Claim: “Progress in 2026 will be a decent amount faster than 2025, driven by training compute scaling and scaffolding overhang”

  • Evidence quality: anecdotal (prediction, not yet observed)
  • Assessment: The claim that pretraining compute will scale substantially in 2026 is corroborated by publicly available data center investment announcements from Microsoft, Google, and Amazon. The “scaffolding overhang” argument — that current models are underutilized because scaffolding has not caught up — is a legitimate structural observation that many practitioners have noted independently.
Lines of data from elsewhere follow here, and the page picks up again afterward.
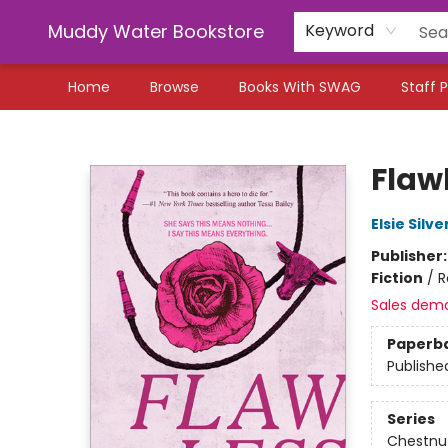
Muddy Water Bookstore
Keyword
Home
Browse
Books With SWAG
Staff P
Muddy Water Bookstore
Flaw
Elsie Silve
Publisher
Fiction
/
R
Sales dem
Paperb
Publishe
Series
Chestnut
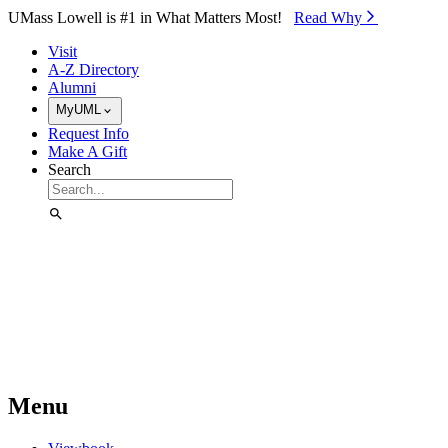
Skip to Main Content
UMass Lowell is #1 in What Matters Most!
Read Why⁠
Visit
A-Z Directory
Alumni
MyUML
Request Info
Make A Gift
Search
Menu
However, this is a forward-looking claim made in March 2026, meaning it cannot yet be verified.
  • Counter-argument: MIT NANDA reporting that 95% of generative AI pilots stall before driving revenue suggests that scaffolding improvements have not reliably translated to real-world productivity gains at scale. The gap between frontier model capability and enterprise deployment is consistent with a scaffolding overhang, but also consistent with harder-to-solve problems: data integration, organizational change management, regulatory compliance, and the irreducible cost of context-specific fine-tuning. “Scaffolding overhang” may be a real phenomenon that nevertheless yields only marginal capability gains if the bottleneck is elsewhere.
  • References:

Credibility Assessment

  • Author background: Ryan Greenblatt is Chief Scientist at Redwood Research, a 501(c)(3) AI safety nonprofit with ~$21M in funding from Open Philanthropy and SFF. He has substantial LessWrong karma (23,506) and has been cited extensively in AI safety literature. He is a serious technical researcher, not a hype commentator.
  • Publication bias: LessWrong and the Redwood Research blog are community-moderated but reflect the views of the AI safety/EA community, which has a well-documented selection bias toward shorter timelines and near-term AI risk scenarios. The audience and writing norms on LessWrong make doom-adjacent updates socially comfortable in a way that may subtly influence framing.
  • Verdict: medium — The author is credible and the factual claims about model performance are broadly corroborated by independent sources. The forward-looking probability estimates are coherent but represent one informed expert’s view, not a consensus or formal model. The evidence for “years to decades time horizon by EOY 2026” relies on extrapolation beyond METR’s calibrated range. The 30% R&D automation estimate is 3x the median expert survey and the gap deserves more explanation than the article provides.